Reproduce word for word the line that contains "Universität" and every line after it to the end of the records, with nothing else added.

● ● ● ●

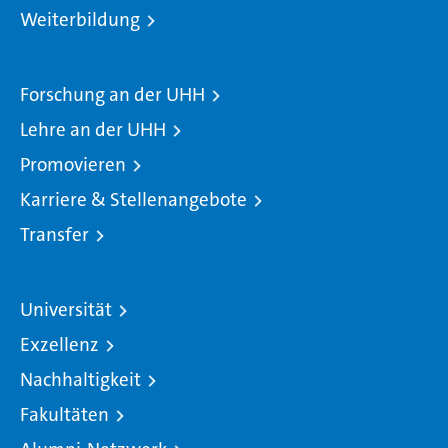
Weiterbildung
Forschung an der UHH
Lehre an der UHH
Promovieren
Karriere & Stellenangebote
Transfer
Universität
Exzellenz
Nachhaltigkeit
Fakultäten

● ● ● ●

**Written solution:**
Universität
Exzellenz
Nachhaltigkeit
Fakultäten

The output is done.